# Hello!



## Mouser (Nov 30, 2003)

Hello everyone!
I am a tabby & white kitty living in Australia. I have a website with lots of photos of me and other cats. http://mouserspage.cjb.net
Today I am adding some more pictures.
How does this poll thing work? I will test it out.
Have a nice day


----------



## Aonir (Aug 18, 2003)

I'll post a pic for you..








Aren't those kitties just precious??

Welcome to CatForum


----------



## Ioana (Jul 12, 2003)

Welcome to Catforum  Mouser


----------



## Heather102180 (Nov 19, 2003)

I enjoyed the site. The pics of three cats all huddled together is just way too cute!!!!!


----------



## kristi (Sep 19, 2003)

I love him, very sweet! I admire your courage using the poll! :lol:


----------



## kitkat (Sep 22, 2003)

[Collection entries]
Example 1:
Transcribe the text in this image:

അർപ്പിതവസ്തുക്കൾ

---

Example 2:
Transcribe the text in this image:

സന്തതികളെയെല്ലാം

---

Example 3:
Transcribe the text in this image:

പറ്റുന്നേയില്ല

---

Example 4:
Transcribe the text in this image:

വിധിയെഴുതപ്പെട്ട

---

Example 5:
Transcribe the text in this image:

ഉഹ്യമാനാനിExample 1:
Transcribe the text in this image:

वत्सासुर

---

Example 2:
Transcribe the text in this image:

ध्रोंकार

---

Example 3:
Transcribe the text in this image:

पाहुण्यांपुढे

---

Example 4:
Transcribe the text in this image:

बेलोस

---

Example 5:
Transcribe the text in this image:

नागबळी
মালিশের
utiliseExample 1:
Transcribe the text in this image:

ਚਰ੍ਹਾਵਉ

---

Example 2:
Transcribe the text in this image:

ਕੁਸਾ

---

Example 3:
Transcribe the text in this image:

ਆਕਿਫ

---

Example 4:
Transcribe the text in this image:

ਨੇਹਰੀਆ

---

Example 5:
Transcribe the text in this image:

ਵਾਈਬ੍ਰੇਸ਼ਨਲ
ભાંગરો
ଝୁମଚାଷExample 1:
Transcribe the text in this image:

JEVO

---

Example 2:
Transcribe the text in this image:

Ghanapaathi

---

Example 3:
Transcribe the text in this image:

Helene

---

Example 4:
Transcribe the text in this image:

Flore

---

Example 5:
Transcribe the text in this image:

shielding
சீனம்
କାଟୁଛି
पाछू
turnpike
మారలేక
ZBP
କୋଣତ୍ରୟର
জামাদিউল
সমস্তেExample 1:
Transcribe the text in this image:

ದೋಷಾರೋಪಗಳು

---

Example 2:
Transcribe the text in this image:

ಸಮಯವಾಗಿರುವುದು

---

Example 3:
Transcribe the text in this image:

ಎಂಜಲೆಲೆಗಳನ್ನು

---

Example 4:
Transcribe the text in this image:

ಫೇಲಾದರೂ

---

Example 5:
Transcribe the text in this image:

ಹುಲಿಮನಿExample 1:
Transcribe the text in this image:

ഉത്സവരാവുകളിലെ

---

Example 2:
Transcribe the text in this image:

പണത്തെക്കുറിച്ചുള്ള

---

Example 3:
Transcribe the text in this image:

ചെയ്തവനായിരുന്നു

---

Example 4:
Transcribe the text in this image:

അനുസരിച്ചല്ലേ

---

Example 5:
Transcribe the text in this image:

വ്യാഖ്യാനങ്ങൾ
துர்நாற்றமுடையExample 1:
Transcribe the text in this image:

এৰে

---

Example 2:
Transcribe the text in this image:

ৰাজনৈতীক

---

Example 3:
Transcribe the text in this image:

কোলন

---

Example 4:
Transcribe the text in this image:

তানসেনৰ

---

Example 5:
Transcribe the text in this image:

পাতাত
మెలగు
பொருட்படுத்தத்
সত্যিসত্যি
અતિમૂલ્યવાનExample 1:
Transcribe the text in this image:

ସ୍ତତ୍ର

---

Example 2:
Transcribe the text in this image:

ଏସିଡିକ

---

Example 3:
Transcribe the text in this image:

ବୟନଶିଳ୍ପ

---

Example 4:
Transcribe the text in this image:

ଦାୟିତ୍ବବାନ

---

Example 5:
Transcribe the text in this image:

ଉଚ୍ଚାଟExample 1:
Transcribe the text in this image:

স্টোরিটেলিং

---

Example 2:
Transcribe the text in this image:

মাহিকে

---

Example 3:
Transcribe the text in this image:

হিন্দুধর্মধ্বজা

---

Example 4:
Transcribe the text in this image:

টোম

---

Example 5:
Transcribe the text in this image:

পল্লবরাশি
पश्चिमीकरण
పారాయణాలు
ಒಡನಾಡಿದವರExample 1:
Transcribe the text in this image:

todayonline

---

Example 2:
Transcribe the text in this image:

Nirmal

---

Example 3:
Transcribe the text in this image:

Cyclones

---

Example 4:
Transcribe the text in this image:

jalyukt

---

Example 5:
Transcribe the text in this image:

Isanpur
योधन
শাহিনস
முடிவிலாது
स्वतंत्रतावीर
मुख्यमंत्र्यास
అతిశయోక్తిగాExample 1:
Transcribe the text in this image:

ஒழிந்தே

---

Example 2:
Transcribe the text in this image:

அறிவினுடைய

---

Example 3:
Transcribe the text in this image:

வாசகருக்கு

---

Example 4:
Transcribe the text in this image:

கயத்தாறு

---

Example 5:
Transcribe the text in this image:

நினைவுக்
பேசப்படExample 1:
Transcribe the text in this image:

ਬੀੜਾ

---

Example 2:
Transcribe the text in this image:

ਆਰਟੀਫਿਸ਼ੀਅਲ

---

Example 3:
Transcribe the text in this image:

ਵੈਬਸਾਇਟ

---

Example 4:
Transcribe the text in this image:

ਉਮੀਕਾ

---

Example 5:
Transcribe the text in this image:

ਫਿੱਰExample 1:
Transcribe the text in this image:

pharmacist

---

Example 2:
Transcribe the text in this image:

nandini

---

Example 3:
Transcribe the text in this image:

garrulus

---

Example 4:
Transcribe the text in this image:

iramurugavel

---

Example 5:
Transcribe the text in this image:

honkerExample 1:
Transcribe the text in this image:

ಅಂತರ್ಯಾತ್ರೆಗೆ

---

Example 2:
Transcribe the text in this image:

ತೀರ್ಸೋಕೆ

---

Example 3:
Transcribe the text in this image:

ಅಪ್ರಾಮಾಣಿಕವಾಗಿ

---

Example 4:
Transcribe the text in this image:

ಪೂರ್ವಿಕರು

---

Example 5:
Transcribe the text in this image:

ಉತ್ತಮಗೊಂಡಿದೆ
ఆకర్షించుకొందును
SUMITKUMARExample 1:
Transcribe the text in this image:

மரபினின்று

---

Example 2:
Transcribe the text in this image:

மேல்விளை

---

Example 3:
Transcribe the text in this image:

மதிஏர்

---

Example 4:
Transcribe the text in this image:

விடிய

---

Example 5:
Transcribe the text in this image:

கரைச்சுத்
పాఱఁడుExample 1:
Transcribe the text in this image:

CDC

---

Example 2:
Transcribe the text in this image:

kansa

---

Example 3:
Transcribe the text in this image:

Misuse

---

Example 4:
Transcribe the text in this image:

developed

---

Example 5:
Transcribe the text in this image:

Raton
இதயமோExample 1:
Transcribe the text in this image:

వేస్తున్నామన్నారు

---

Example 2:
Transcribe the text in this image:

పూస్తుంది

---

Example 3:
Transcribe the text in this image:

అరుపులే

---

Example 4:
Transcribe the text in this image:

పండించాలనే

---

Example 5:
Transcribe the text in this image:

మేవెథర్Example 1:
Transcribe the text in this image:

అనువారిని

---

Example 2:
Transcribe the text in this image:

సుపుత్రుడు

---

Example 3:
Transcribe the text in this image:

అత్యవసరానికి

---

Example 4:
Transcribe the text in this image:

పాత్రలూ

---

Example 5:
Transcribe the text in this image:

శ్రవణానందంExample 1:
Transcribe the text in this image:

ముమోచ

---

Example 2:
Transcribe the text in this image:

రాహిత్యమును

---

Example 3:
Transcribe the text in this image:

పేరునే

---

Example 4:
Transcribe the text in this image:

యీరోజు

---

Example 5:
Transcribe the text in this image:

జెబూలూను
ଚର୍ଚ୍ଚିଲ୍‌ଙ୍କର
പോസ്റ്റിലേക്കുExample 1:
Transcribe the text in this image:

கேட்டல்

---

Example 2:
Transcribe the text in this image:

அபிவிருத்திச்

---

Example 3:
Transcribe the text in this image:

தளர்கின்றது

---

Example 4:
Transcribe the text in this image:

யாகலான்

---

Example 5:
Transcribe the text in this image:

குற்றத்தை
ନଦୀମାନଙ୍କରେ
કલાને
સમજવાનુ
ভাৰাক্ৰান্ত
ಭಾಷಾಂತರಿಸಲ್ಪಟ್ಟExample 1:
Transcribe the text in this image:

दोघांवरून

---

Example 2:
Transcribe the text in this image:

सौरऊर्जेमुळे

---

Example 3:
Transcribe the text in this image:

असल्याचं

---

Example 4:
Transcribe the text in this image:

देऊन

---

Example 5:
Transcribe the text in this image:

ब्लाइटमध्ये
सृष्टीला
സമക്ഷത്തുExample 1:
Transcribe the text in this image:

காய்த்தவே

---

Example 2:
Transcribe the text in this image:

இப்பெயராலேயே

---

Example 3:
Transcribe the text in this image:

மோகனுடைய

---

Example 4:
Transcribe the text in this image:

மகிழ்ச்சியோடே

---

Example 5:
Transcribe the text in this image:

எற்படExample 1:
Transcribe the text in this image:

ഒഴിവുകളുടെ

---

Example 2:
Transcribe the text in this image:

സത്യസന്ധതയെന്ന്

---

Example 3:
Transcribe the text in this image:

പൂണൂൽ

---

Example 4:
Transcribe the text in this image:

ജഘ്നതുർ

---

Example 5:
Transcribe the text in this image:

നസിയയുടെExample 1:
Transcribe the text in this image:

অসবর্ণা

WHAT THIS TASK INVOLVES ▸ Extend the cat forum welcome thread onward from its final line. You can leave the lines aside.

TASK ANSWER ▸
Your kitties are very very cute, love em hehe but not more than my own of course! Here's their link in this forum

http://www.catforum.com/viewtopic.php?t=1847

I like pics of your cats when they are lying together, its so sweet! 

Btw, welcome to the forum!


----------



## Mouser (Nov 30, 2003)

kitkat said:


> Your kitties are very very cute, love em hehe but not more than my own of course! Here's their link in this forum
> 
> http://www.catforum.com/viewtopic.php?t=1847


Those kittes are beautiful. Twinkie is great! Long live Twinkie!


----------



## Jeanie (Jun 18, 2003)

Welcome, Mouser! Of course your cats are cute. We're happy to have you join us. Enjoy!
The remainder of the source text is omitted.